The latest hit to President Obama’s credibility is difficult to write off as a slip of the tongue or a matter of semantics. No, it’s pretty clear the president told the American people on several occasions that they would be able to keep their health insurance if they liked it, even after the Affordable Care Act became law.
Like in 2009, when Obama said, “If you like your health plan, you will be able to keep your health plan.” Like in 2012, when he said, “If (you) already have health insurance, you will keep your health insurance.” Like the countless times in between, both before and after Obamacare became law, when the president insisted that Americans would not be forced out of their current health insurance.
But a report from NBC News suggests that the president — or at least people in his administration — were well aware that millions of people who purchase individual insurance would, indeed, lose that insurance.
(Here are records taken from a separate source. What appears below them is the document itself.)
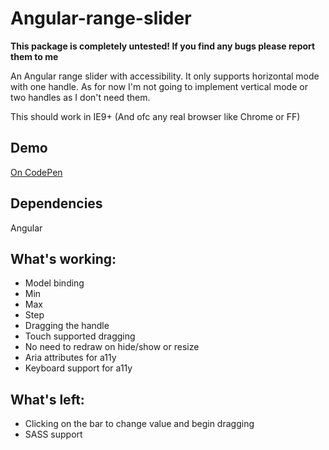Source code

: # Angular-range-slider
**This package is completely untested! If you find any bugs please report them to me**

An Angular range slider with accessibility. It only supports horizontal mode with one handle. As for now I'm not going to implement vertical mode or two handles as I don't need them.

This should work in IE9+ (And ofc any real browser like Chrome or FF)

## Demo
[On CodePen](http://codepen.io/anon/pen/gPrVRX)

## Dependencies
Angular

## What's working:
* Model binding
* Min
* Max
* Step
* Dragging the handle
* Touch supported dragging
* No need to redraw on hide/show or resize
* Aria attributes for a11y
* Keyboard support for a11y

## What's left:
* Clicking on the bar to change value and begin dragging
* SASS support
NBC cited experts who say roughly half of the 14 million consumers who are individually insured will be receiving cancellation notices because their health care policies don’t conform to the regulations of the ACA.
The original law states that policies in effect as of March 23, 2010, would be grandfathered in under the regulations. But the Department of Health and Human Services then wrote regulations that narrowed that provision.
“None of this should come as a shock to the Obama administration,” wrote NBC reporters Lisa Myers and Hannah Rappleye. “Buried in Obamacare regulations from July 2010 is an estimate that because of normal turnover in the individual insurance market, ’40 to 67 percent’ of customers will not be able to keep their policy.”